SELECTED EXTRACT:
==========

PITTSBURGH (KDKA) — A judge continued to hear arguments in the case of convicted killer Richard Baumhammers on Tuesday.
Baumhammers, who currently sits on death row for a shooting rampage that killed five people on April 28, 2000, wants his death sentence thrown out.
A decade ago, a jury handed down five death sentences for the murders of Anita Gordon, Thao Pham, Ji-Ye Sun, Anil Thakur, and Garry Lee. A sixth victim who was paralyzed in the shooting rampage, Sandip Patel, died seven years later.
Baumhammers returned to court on Monday claiming that his original lawyers were ineffective and that a psychiatrist’s testimony at his trial was misleading. His attorneys are either seeking a new trial or to have his death sentence reversed.
Earlier today, an expert for the defense described Baumhammers’ childhood and his parents’ interaction with him.

==========

LISTED RECORDS:
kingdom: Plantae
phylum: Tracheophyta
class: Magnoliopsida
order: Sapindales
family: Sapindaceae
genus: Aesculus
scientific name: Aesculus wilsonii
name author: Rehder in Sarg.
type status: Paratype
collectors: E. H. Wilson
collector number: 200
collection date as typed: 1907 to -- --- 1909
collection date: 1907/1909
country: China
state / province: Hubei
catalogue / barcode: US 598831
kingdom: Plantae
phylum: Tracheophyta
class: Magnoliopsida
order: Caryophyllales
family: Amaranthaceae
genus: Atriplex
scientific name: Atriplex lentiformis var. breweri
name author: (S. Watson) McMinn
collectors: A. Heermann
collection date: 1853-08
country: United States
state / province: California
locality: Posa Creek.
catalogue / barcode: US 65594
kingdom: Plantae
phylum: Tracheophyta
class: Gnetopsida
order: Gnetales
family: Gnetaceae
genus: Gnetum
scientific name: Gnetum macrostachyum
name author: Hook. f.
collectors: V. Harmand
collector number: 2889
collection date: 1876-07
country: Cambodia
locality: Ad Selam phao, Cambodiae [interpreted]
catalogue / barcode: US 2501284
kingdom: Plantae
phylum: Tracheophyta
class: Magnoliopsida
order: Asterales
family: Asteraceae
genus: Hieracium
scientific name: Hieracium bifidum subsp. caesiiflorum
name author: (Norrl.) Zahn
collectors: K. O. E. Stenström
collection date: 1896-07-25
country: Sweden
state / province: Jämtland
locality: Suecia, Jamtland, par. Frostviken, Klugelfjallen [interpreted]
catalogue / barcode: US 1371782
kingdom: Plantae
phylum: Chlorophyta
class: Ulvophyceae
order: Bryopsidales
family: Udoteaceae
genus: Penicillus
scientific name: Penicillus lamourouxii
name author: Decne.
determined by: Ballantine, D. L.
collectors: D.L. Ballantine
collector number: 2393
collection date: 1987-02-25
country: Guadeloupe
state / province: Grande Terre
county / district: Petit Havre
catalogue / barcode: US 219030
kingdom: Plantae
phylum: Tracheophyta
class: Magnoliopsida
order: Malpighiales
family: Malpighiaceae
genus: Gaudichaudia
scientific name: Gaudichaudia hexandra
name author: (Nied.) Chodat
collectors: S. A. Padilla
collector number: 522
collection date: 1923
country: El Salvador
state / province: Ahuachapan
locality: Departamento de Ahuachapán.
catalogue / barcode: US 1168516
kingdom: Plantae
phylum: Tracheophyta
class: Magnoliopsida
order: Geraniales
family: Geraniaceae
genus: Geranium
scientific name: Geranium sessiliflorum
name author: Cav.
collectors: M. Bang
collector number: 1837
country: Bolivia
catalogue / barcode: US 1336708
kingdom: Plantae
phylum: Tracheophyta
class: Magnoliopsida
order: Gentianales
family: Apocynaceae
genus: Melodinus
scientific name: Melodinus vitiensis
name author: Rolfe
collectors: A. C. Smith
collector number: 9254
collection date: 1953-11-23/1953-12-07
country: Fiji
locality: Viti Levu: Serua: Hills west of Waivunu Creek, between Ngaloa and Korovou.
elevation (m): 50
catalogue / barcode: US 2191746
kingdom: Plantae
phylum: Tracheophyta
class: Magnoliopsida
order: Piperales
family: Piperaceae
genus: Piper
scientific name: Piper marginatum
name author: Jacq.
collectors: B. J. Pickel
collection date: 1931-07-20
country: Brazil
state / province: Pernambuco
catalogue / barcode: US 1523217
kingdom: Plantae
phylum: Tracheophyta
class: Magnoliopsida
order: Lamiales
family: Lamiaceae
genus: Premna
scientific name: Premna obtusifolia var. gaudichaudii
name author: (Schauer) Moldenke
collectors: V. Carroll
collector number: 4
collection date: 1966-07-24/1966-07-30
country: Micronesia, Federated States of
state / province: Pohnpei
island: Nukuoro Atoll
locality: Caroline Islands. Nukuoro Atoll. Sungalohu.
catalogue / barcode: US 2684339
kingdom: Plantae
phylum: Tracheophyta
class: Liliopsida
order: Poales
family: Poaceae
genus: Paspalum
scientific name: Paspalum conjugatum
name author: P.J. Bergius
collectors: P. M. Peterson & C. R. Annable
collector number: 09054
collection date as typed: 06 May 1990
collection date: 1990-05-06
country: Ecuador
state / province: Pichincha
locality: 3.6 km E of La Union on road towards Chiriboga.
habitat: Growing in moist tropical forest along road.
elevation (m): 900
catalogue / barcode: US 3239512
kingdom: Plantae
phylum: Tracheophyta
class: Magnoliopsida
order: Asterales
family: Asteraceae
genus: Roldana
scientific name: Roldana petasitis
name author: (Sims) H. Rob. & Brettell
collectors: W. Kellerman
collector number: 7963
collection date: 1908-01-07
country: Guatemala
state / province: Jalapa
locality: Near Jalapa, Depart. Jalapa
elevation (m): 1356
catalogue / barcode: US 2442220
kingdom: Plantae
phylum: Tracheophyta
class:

==========

WHAT YOU NEED TO DO:
A – In the Baumhammers court report, on what date did the shooting rampage take place?
B – Carry on with the Baumhammers court report from the point where it stops.

REPLIES:
A – April 28, 2000

B –
Dr. Leslie Lebowitz of Boston testified that the upbringing of Baumhammers’ parents in war-torn Latvia had to be taken into account to understand their rearing of a son with mental illness.
According to that testimony, Richard Baumhammers repeated kindergarten, was hysterical about separation from his parents in nursery school, and at age 7, a psychiatrist recommended treatment for him.
Dr. Lebowitz went on to say that his parents gave him all he wanted when he would threaten suicide, but Baumhammers still suffered a psychotic breakdown in 1993 — seven years before the murders.
Even so, a prosecutor said Baumhammers made a conscious decision to target six minorities.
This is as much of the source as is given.